I only got to hear about what the first scan had revealed due to an appointment with my GP, who gave me a copy of the neuro’s letter to him. The neuro had only told me that there were a few things noticed in the scan which needed further investigation, but had been specific with the GP. I have felt rather left out of the loop by the neuro.

I very much appreciate your support and kindness. x

Mr Wobbles; may I ask how old you are?

Your symptoms mirror mine, apart from the sight/sound issues and facial pains. I was diagnosed last week with PPMS, after a 6 month wait. I had positive c-spine and brain mri but negative lumbar puncture. My worsening symptoms, all movement/balance/spatial/coordination like yours, go back over 6 years!

May I suggest you keep a diary, including retrospective elements, and show this first to your GP and then to the neuro at your next appointment.

Hi Clucker Pigeon!

I’m at the age where life is meant to begin, but it’s starting to feel rather the opposite.

I think your idea of a diary could well be a good one. Thank you for that suggestion.

I think I have MS and am looking for some guidance. Symptoms started about a year ago, generalised cramps, muscle twitching. Within months I’d started to wake with extreme spasticity in both my hands. This is now also present in one of my feet. I have tremors in both hands and have started noticing it in my neck / head area. I have regular loss of sensation, sometimes pins and needles, but significant muscle weakness and pain. For a while I’ve experienced this tight pain across my chest and round to my back - the first time I got the pain I thought I was having a heart attack. It happens regularly now and feels like I’m being squeezed tight. I’m clumsy, constantly dropping things and I have significant cognitive dysfunction. To the point I’m terrified it being noticed at work. More recently (in the last month or so) I’ve started to experience constant headaches, waking with them and going to bed them too; and eye pain and blurred vision. Lastly, very recently (last couple of weeks) I have this thing, mostly when my eyes are shut - but it feels like my eyes are rapidly moving from side to side, which makes me quite dizzy. All blood tests are normal. EMG shows Fasciculation in my legs which the neuro put down to Benign Fasciculation Nerve Conduction Test showed de-nervation in left leg only (which the neuro put down to an operation I had a few years ago) These tests were 2 months ago and the neuro asked me to come back in 3 months. In the meantime my GP sent me for a brain MRI because I was so concerned at the cognitive decline. Got the results this week - a number of white ‘spots’ on my frontal lobe. Which my GP said are usually present in pensioners, I’m 43; or with people who suffer migraines, I’ve never had a migraine - in fact until very recently, I’ve never really suffered from headaches all that much; or are a sign of invisible strokes, for people with high blood pressure, I’ve always and still do have low blood pressure - in fact whenever I donate blood it always takes an age for them to get the blood out of me.
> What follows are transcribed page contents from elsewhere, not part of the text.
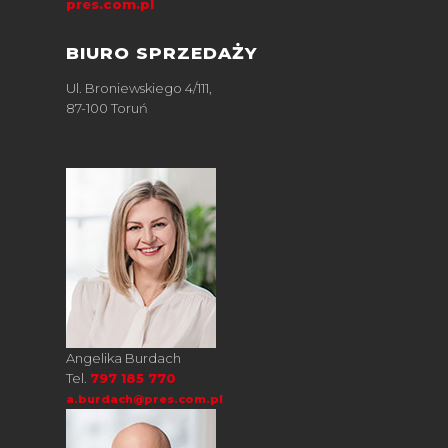
pres.com.pl
BIURO SPRZEDAŻY
Ul. Broniewskiego 4/111,
87-100 Toruń
Angelika Burdach
Tel.
797 185 770
a.burdach@pres.com.pl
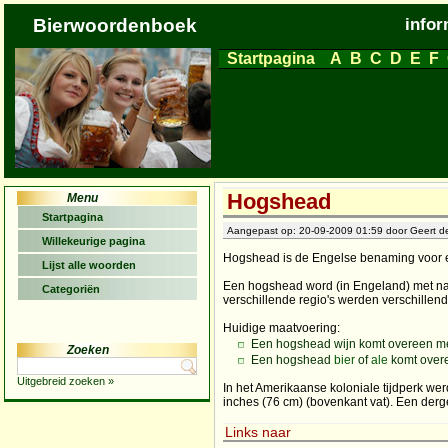
Bierwoordenboek
infor
Startpagina
A
B
C
D
E
F
Hogshead
Menu
Startpagina
Aangepast op: 20-09-2009 01:59 door Geert de
Willekeurige pagina
Hogshead is de Engelse benaming voor e
Lijst alle woorden
Een hogshead word (in Engeland) met nam
Categoriën
verschillende regio's werden verschille
Huidige maatvoering:
Een hogshead wijn komt overeen m
Zoeken
Een hogshead
bier
of
ale
komt over
Uitgebreid zoeken »
In het Amerikaanse koloniale tijdperk we
inches (76 cm) (bovenkant vat). Een derg
Links naar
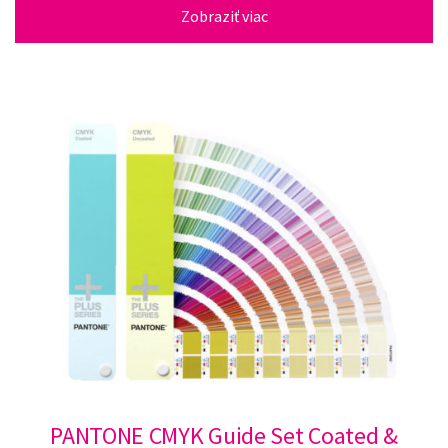
Zobraziť viac
PANTONE CMYK Guide Set Coated &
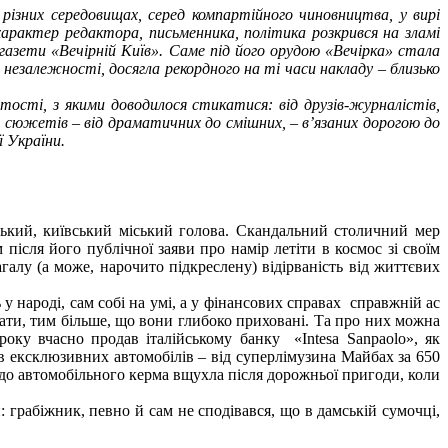
різних середовищах, серед компартійного чиновництва, у вирі
арактер редактора, письменника, політика розкрився на зламі
газети «Вечірній Київ». Саме під його орудою «Вечірка» стала
 незалежності, досягла рекордного на ті часи накладу – близько
тості, з якими доводилося стикатися: від друзів-журналістів,
і сюжетів – від драматичних до смішних, – в’язаних дорогою до
ї України.
цький, київський міський голова. Скандальний столичний мер
після його публічної заяви про намір летіти в космос зі своїм
лу (а може, нарочито підкреслену) відірваність від життєвих
у народі, сам собі на умі, а у фінансових справах справжній ас
вати, тим більше, що вони глибоко приховані. Та про них можна
оку вчасно продав італійському банку «Intesa Sanpaolo», як
ів ексклюзивних автомобілів – від суперлімузина Майбах за 650
до автомобільного керма вщухла після дорожньої пригоди, коли
грабіжник, певно й сам не сподівався, що в дамській сумочці,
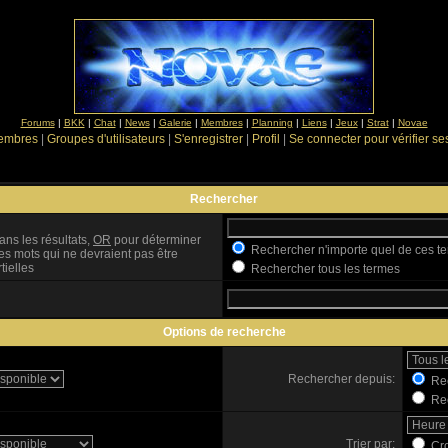
Forums
|
BKK
|
Chat
|
News
|
Galerie
|
Membres
|
Planning
|
Liens
|
Jeux
|
Strat
|
Novae
Membres
|
Groupes d'utilisateurs
|
S'enregistrer
|
Profil
|
Se connecter pour vérifier s
Rechercher
ans les résultats,
OR
pour déterminer
Rechercher n'importe quel de ces t
es mots qui ne devraient pas être
tielles
Rechercher tous les termes
Options de recherche
Rechercher depuis:
Rec
Rec
Trier par:
Cro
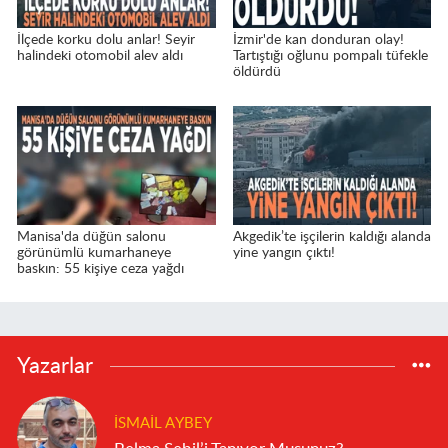
İlçede korku dolu anlar! Seyir
İzmir'de kan donduran olay!
halindeki otomobil alev aldı
Tartıştığı oğlunu pompalı tüfekle
öldürdü
Manisa'da düğün salonu
Akgedik’te işçilerin kaldığı alanda
görünümlü kumarhaneye
yine yangın çıktı!
baskın: 55 kişiye ceza yağdı
Yazarlar
İSMAIL AYBEY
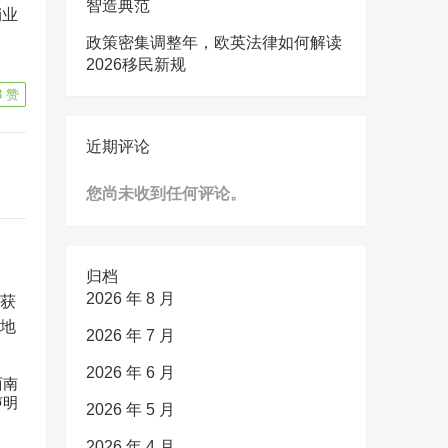
智造典范
销业
政策密集调整年，欧英法律如何解读
2026移民新规
3
赞
近期评论
您尚未收到任何评论。
归档
2026 年 8 月
2026 年 7 月
2026 年 6 月
西南
声明
2026 年 5 月
2026 年 4 月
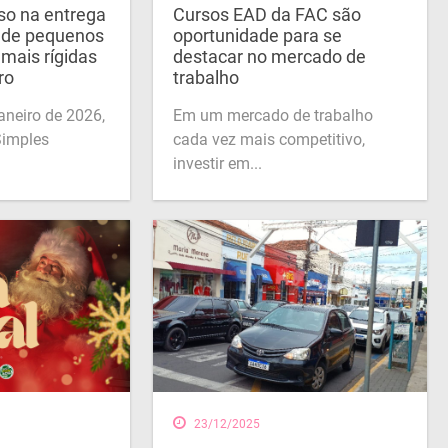
so na entrega
Cursos EAD da FAC são
 de pequenos
oportunidade para se
mais rígidas
destacar no mercado de
ro
trabalho
janeiro de 2026,
Em um mercado de trabalho
Simples
cada vez mais competitivo,
investir em...
23/12/2025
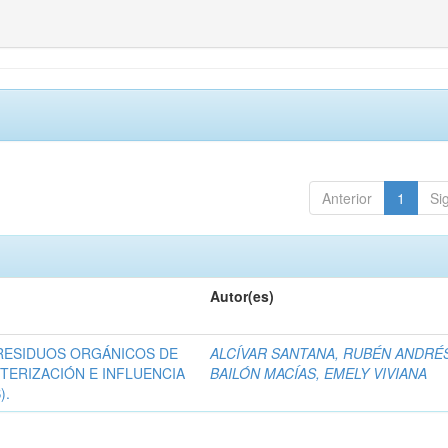
Anterior
1
Si
Autor(es)
RESIDUOS ORGÁNICOS DE
ALCÍVAR SANTANA, RUBÉN ANDRÉ
CTERIZACIÓN E INFLUENCIA
BAILÓN MACÍAS, EMELY VIVIANA
).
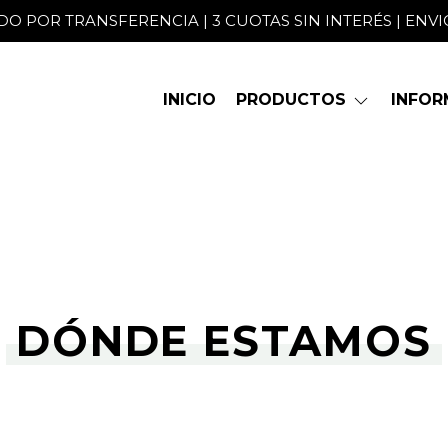
O POR TRANSFERENCIA | 3 CUOTAS SIN INTERÉS | ENVIO
INICIO
PRODUCTOS
INFO
DÓNDE ESTAMOS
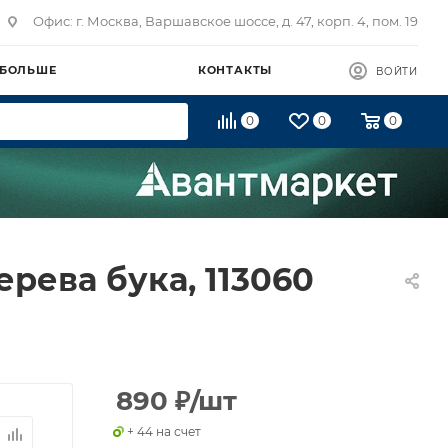
Офис: г. Москва, Варшавское шоссе, д. 47, корп. 4, пом. 19
 БОЛЬШЕ
КОНТАКТЫ
ВОЙТИ
0
0
0
ерева бука, 113060
890
₽
/шт
+ 44 на счет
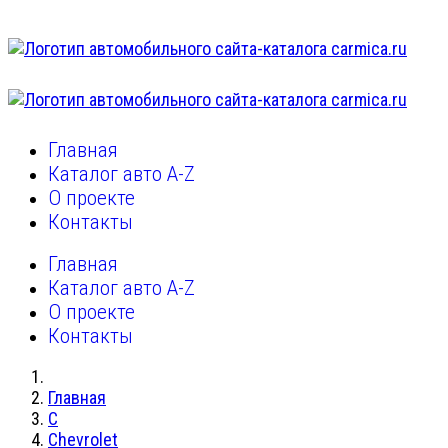
Главная
Каталог авто A-Z
О проекте
Контакты
Главная
Каталог авто A-Z
О проекте
Контакты
Главная
C
Chevrolet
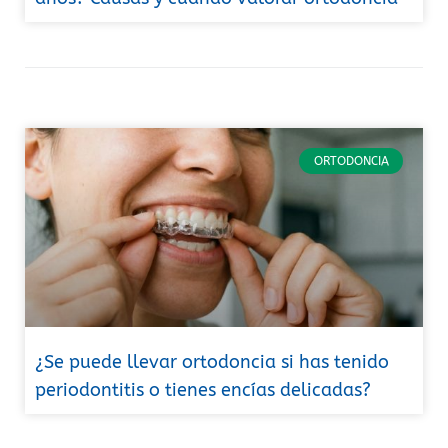
ORTODONCIA
¿Se puede llevar ortodoncia si has tenido
periodontitis o tienes encías delicadas?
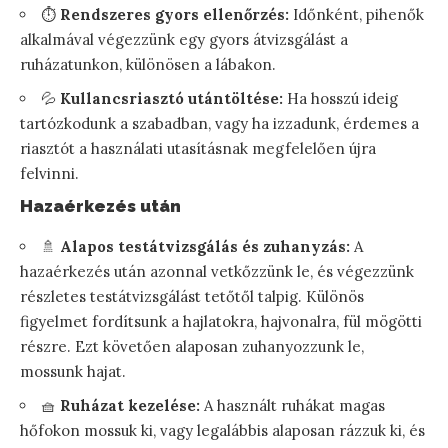
⏱️
Rendszeres gyors ellenőrzés:
Időnként, pihenők
alkalmával végezzünk egy gyors átvizsgálást a
ruházatunkon, különösen a lábakon.
💦
Kullancsriasztó utántöltése:
Ha hosszú ideig
tartózkodunk a szabadban, vagy ha izzadunk, érdemes a
riasztót a használati utasításnak megfelelően újra
felvinni.
Hazaérkezés után
🚿
Alapos testátvizsgálás és zuhanyzás:
A
hazaérkezés után azonnal vetkőzzünk le, és végezzünk
részletes testátvizsgálást tetőtől talpig. Különös
figyelmet fordítsunk a hajlatokra, hajvonalra, fül mögötti
részre. Ezt követően alaposan zuhanyozzunk le,
mossunk hajat.
🧺
Ruházat kezelése:
A használt ruhákat magas
hőfokon mossuk ki, vagy legalábbis alaposan rázzuk ki, és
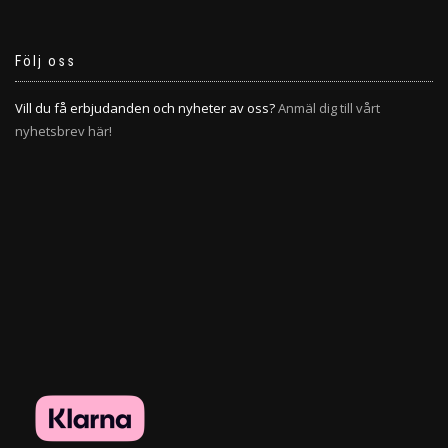
Följ oss
Vill du få erbjudanden och nyheter av oss?
Anmäl dig till vårt
nyhetsbrev här!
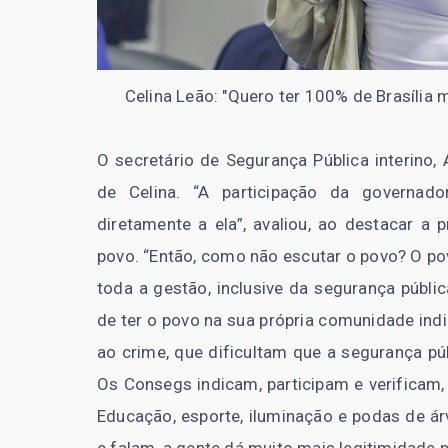
Celina Leão: "Quero ter 100% de Brasília 
O secretário de Segurança Pública interino,
de Celina. “A participação da governad
diretamente a ela”, avaliou, ao destacar a
povo. “Então, como não escutar o povo? O pov
toda a gestão, inclusive da segurança públ
de ter o povo na sua própria comunidade ind
ao crime, que dificultam que a segurança pú
Os Consegs indicam, participam e verificam,
Educação, esporte, iluminação e podas de á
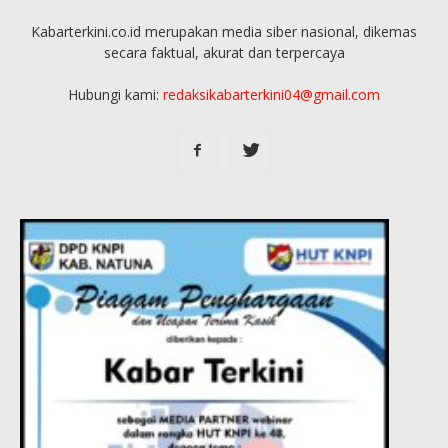
Kabarterkini.co.id merupakan media siber nasional, dikemas
secara faktual, akurat dan terpercaya
Hubungi kami:
redaksikabarterkini04@gmail.com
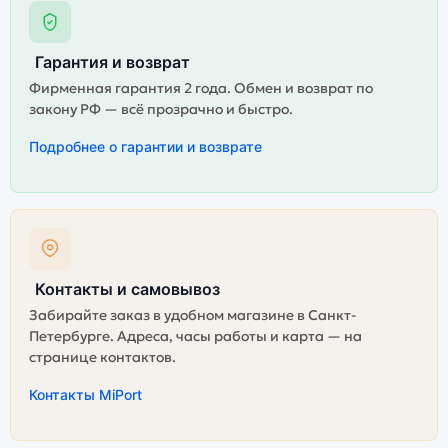
Гарантия и возврат
Фирменная гарантия 2 года. Обмен и возврат по
закону РФ — всё прозрачно и быстро.
Подробнее о гарантии и возврате
Контакты и самовывоз
Забирайте заказ в удобном магазине в Санкт-
Петербурге. Адреса, часы работы и карта — на
странице контактов.
Контакты MiPort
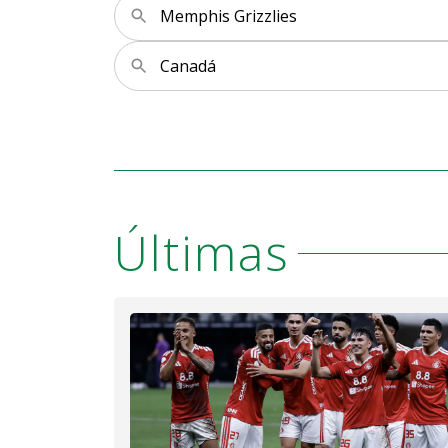
Memphis Grizzlies
Canadá
Últimas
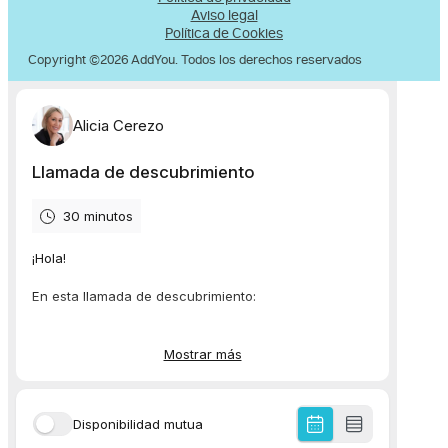
Aviso legal
Política de Cookies
Copyright ©2026 AddYou. Todos los derechos reservados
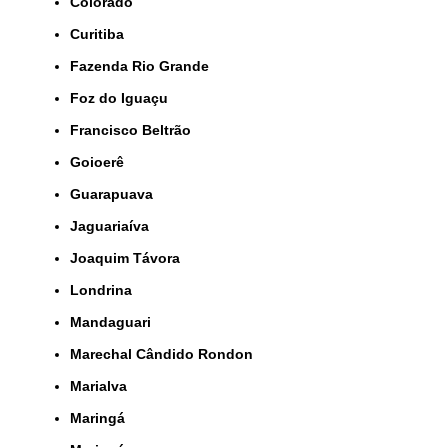
Colorado
Curitiba
Fazenda Rio Grande
Foz do Iguaçu
Francisco Beltrão
Goioerê
Guarapuava
Jaguariaíva
Joaquim Távora
Londrina
Mandaguari
Marechal Cândido Rondon
Marialva
Maringá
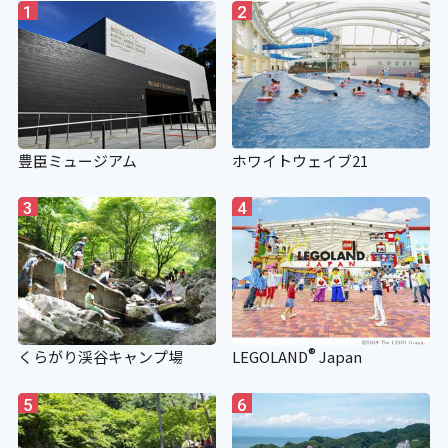
補助犬用のトイレ
1
2
×
施設の点字案内
豊臣ミュージアム
ホワイトウェイブ21
×
3
4
階段手すり点字シート
×
視覚障がい者誘導用ブロック
®
くらがり渓谷キャンプ場
LEGOLAND
Japan
×
5
6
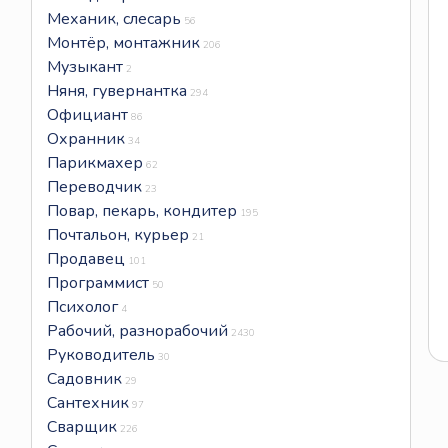
Механик, слесарь
56
Монтёр, монтажник
206
Музыкант
2
Няня, гувернантка
294
Официант
86
Охранник
34
Парикмахер
62
Переводчик
23
Повар, пекарь, кондитер
195
Почтальон, курьер
21
Продавец
101
Программист
50
Психолог
4
Рабочий, разнорабочий
2430
Руководитель
30
Садовник
29
Сантехник
97
Сварщик
226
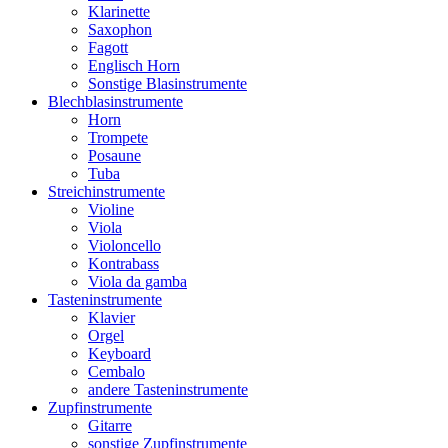
Klarinette
Saxophon
Fagott
Englisch Horn
Sonstige Blasinstrumente
Blechblasinstrumente
Horn
Trompete
Posaune
Tuba
Streichinstrumente
Violine
Viola
Violoncello
Kontrabass
Viola da gamba
Tasteninstrumente
Klavier
Orgel
Keyboard
Cembalo
andere Tasteninstrumente
Zupfinstrumente
Gitarre
sonstige Zupfinstrumente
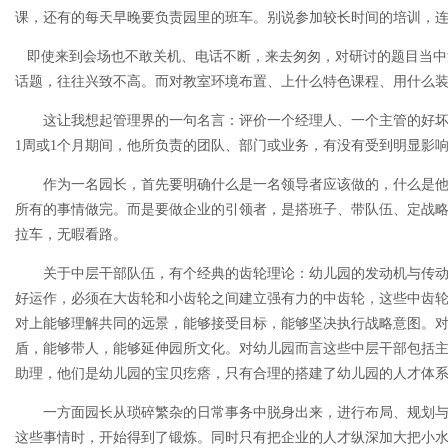
课，还有的每天早晚要负责园里的班车。别说参加较长时间的培训，连
即使来到会场也不敢关机、电话不断，来去匆匆，对研讨的题目当中
话题，往往兴致不高。而对教室环境布置、上什么特色课程、用什么
这让我想起管理界的一句名言：评价一个经理人、一个主管的好坏
1周或1个月期间，他所负责的团队、部门或业务，有没有受到明显影
作为一名园长，首先要明确什么是一名领导者应该做的，什么是他
所有的事情做完。而是要做企业的引领者，是搭班子、带队伍、定战
拉车，无暇看路。
关于中层干部队伍，有个经典的齿轮理论：幼儿园的发动机与传动
好运作，必须在大齿轮和小齿轮之间建立强有力的中齿轮，这些中齿
对上能够理解共同的远景，能够接受目标，能够坚决执行战略意图。
盾，能够带人，能够延伸园所文化。对幼儿园而言这些中层干部包括
助理，他们是幼儿园的宝贝疙瘩，只有合理的搭建了幼儿园的人才体
一方面园长从琐碎繁杂的日常事务中脱身出来，进行布局、规划与
这些事情时，开始得到了锻炼。同时只有把企业的人才纵深加大把小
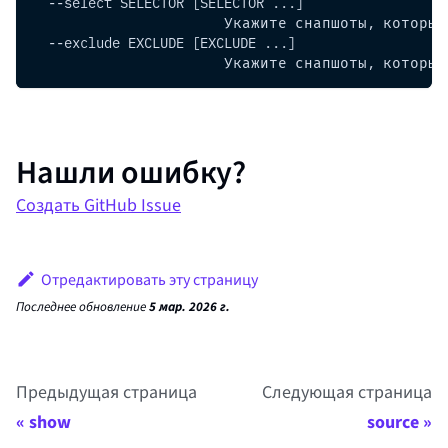
  --select SELECTOR [SELECTOR ...]
                        Укажите снапшоты, которы
  --exclude EXCLUDE [EXCLUDE ...]
                        Укажите снапшоты, которы
Нашли ошибку?
Создать GitHub Issue
Отредактировать эту страницу
Последнее обновление
5 мар. 2026 г.
Предыдущая страница
Следующая страница
show
source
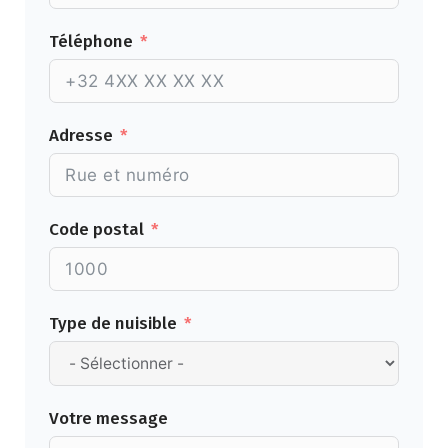
Téléphone
Adresse
Code postal
Type de nuisible
Votre message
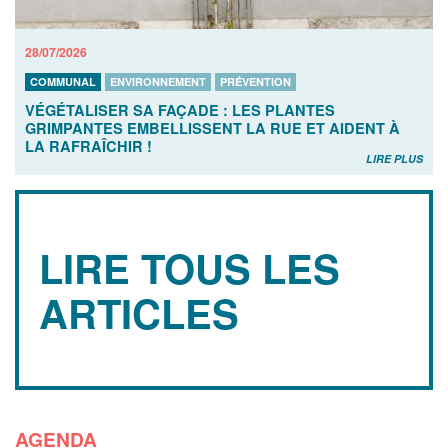
28/07/2026
COMMUNAL
ENVIRONNEMENT
PRÉVENTION
VÉGÉTALISER SA FAÇADE : LES PLANTES
GRIMPANTES EMBELLISSENT LA RUE ET AIDENT À
LA RAFRAÎCHIR !
LIRE PLUS
LIRE TOUS LES
ARTICLES
AGENDA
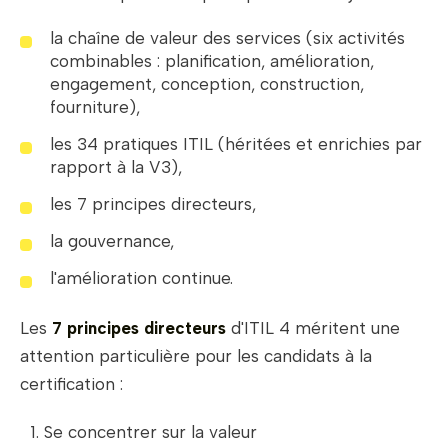
la chaîne de valeur des services (six activités
combinables : planification, amélioration,
engagement, conception, construction,
fourniture),
les 34 pratiques ITIL (héritées et enrichies par
rapport à la V3),
les 7 principes directeurs,
la gouvernance,
l'amélioration continue.
Les
7 principes directeurs
d'ITIL 4 méritent une
attention particulière pour les candidats à la
certification :
Se concentrer sur la valeur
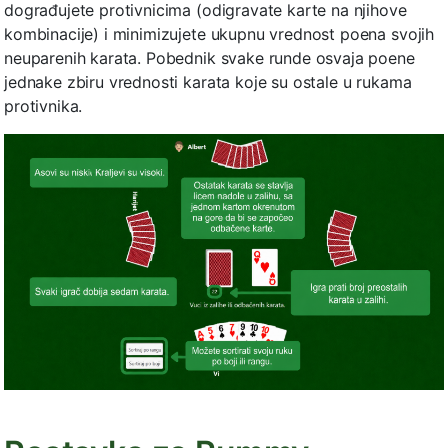
dograđujete protivnicima (odigravate karte na njihove
kombinacije) i minimizujete ukupnu vrednost poena svojih
neuparenih karata. Pobednik svake runde osvaja poene
jednake zbiru vrednosti karata koje su ostale u rukama
protivnika.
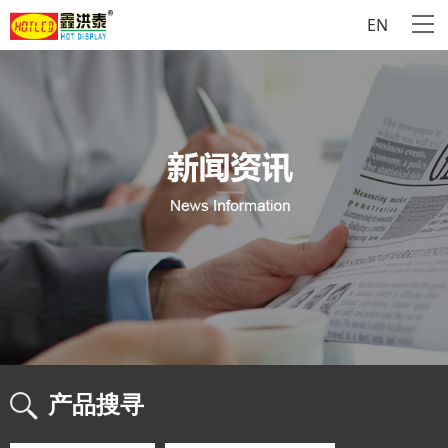
EN
产品搜寻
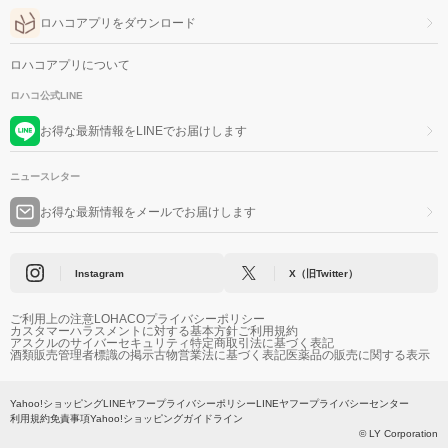
ロハコアプリをダウンロード
ロハコアプリについて
ロハコ公式LINE
お得な最新情報をLINEでお届けします
ニュースレター
お得な最新情報をメールでお届けします
Instagram
X（旧Twitter）
ご利用上の注意
LOHACOプライバシーポリシー
カスタマーハラスメントに対する基本方針
ご利用規約
アスクルのサイバーセキュリティ
特定商取引法に基づく表記
酒類販売管理者標識の掲示
古物営業法に基づく表記
医薬品の販売に関する表示
Yahoo!ショッピング
LINEヤフープライバシーポリシー
LINEヤフープライバシーセンター
利用規約
免責事項
Yahoo!ショッピングガイドライン
© LY Corporation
My GP is sending the results to my neuro and asked me to specifically mention the above symptoms. I asked if it could be MS, his answer was ‘hmm, yes it could be’. A bit blazè given the weight of the question. I’m due to see the neuro again in a month.

Apologies, have I written on the wrong area? I think maybe I should have created a new thread??

Just noticed you! Yes, a new thread is best - saves getting lost in someone else’s :slight_smile:

I’ll reply properly on your new thread…

Karen x

For Karen, I’ve created a new thread Karen, thanks for your help. New thread is called ‘I think I have MS’. I look forward to your view / advice.